* [WORK REQUIRED]: Where does the string "Rendered" appear in the records? Copy each line that holds it.

....................

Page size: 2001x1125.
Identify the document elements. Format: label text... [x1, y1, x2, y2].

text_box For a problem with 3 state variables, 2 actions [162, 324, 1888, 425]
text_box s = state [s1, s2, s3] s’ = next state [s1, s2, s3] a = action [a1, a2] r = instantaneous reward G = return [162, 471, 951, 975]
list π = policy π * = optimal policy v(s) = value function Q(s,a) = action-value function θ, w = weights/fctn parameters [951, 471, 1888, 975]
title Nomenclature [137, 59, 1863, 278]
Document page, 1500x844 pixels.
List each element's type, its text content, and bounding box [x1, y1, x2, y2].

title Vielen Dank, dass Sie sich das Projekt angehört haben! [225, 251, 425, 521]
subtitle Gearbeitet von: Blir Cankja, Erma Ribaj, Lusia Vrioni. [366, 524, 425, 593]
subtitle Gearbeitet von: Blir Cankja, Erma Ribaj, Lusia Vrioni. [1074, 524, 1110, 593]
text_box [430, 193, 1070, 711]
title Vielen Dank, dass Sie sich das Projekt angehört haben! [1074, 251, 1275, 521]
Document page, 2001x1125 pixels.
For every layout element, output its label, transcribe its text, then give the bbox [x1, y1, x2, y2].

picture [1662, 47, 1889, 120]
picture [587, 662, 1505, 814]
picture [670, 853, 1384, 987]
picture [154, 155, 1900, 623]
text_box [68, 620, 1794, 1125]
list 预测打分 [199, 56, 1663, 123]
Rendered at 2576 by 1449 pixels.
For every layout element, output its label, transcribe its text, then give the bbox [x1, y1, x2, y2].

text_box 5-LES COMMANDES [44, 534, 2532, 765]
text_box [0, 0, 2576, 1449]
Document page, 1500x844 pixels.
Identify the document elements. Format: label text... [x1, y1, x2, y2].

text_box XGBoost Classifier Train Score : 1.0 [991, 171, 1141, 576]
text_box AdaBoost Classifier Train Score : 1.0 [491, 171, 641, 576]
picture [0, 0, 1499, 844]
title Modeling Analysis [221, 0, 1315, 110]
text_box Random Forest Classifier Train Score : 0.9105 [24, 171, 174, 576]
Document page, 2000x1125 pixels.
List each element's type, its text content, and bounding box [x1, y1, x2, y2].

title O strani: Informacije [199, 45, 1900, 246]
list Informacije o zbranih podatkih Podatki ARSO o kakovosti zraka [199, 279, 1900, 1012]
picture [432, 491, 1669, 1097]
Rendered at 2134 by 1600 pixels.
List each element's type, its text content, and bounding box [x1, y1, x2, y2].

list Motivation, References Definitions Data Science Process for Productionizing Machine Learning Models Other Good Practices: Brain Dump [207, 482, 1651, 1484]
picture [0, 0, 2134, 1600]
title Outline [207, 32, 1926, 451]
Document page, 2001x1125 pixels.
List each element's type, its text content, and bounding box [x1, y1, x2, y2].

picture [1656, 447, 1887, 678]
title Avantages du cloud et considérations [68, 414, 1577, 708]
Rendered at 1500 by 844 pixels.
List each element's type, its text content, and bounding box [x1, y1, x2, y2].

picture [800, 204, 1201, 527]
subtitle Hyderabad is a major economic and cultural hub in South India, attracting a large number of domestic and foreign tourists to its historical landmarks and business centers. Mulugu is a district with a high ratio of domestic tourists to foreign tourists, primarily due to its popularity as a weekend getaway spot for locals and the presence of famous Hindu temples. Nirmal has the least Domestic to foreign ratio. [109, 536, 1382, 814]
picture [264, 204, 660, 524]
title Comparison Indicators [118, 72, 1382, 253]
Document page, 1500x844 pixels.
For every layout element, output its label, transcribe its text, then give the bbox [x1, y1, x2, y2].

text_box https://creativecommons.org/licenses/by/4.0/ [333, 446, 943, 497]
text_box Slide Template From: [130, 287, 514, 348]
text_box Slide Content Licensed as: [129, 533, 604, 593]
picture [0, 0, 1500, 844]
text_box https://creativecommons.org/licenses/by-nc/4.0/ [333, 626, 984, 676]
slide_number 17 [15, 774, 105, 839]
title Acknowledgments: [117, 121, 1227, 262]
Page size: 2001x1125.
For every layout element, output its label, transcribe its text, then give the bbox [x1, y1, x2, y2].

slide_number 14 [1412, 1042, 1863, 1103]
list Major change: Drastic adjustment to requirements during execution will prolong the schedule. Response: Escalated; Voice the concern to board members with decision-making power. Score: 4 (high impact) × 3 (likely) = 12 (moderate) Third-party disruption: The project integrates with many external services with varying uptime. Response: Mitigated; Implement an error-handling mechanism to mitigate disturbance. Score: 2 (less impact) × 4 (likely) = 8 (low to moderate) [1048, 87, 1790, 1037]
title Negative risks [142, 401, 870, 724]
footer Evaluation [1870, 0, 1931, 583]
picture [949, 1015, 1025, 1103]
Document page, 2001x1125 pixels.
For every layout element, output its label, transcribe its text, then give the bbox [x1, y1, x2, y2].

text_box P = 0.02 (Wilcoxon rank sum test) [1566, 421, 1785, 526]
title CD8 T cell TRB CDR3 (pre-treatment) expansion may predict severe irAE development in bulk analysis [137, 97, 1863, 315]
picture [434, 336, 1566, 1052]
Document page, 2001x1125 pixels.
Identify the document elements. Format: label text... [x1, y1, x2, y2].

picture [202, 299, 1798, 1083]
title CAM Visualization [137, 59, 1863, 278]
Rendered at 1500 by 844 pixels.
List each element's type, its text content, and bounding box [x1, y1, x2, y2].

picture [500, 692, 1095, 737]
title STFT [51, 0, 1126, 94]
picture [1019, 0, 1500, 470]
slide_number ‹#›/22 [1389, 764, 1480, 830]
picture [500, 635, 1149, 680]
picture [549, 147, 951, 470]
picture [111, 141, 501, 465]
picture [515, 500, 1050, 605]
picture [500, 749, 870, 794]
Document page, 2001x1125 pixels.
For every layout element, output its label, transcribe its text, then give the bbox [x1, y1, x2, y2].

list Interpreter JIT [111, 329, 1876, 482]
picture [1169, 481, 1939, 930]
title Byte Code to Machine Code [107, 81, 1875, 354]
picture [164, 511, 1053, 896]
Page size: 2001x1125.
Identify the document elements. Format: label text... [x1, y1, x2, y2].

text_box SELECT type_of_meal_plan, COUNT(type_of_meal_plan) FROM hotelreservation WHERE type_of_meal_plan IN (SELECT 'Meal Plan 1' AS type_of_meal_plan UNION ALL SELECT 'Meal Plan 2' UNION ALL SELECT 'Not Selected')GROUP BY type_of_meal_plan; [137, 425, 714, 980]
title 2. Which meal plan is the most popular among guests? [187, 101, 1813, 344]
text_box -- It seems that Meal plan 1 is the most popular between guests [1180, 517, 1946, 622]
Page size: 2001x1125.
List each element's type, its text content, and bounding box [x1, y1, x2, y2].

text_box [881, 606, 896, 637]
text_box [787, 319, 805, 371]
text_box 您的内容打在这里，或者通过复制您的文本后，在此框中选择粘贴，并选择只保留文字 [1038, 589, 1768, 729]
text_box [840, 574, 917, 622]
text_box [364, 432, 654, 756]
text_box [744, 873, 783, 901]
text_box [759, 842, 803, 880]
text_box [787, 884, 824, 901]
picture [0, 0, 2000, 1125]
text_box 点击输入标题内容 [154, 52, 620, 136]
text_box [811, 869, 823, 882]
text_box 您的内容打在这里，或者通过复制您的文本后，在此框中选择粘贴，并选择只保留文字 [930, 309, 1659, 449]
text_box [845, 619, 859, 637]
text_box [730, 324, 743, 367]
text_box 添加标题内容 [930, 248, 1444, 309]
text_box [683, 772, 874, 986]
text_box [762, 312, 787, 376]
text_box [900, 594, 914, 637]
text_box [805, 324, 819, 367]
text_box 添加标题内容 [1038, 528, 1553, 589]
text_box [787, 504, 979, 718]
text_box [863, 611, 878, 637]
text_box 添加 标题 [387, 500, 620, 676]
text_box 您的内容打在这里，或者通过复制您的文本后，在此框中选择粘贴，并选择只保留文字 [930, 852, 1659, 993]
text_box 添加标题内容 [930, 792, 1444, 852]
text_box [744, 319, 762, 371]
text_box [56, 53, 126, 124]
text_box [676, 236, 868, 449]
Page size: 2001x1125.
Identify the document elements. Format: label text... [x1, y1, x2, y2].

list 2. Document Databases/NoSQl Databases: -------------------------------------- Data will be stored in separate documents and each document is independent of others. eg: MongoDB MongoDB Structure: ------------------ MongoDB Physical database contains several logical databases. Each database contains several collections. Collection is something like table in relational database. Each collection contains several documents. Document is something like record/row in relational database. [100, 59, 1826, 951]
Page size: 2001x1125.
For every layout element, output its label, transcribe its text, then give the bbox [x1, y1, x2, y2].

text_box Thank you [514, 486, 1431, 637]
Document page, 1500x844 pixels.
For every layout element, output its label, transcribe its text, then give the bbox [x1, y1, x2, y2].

....................

* [SOLUTION FOR THIS EXERCISE]:
Rendered at 2576 by 1449 pixels.
Rendered at 2134 by 1600 pixels.
Rendered at 1500 by 844 pixels.
Rendered at 1500 by 844 pixels.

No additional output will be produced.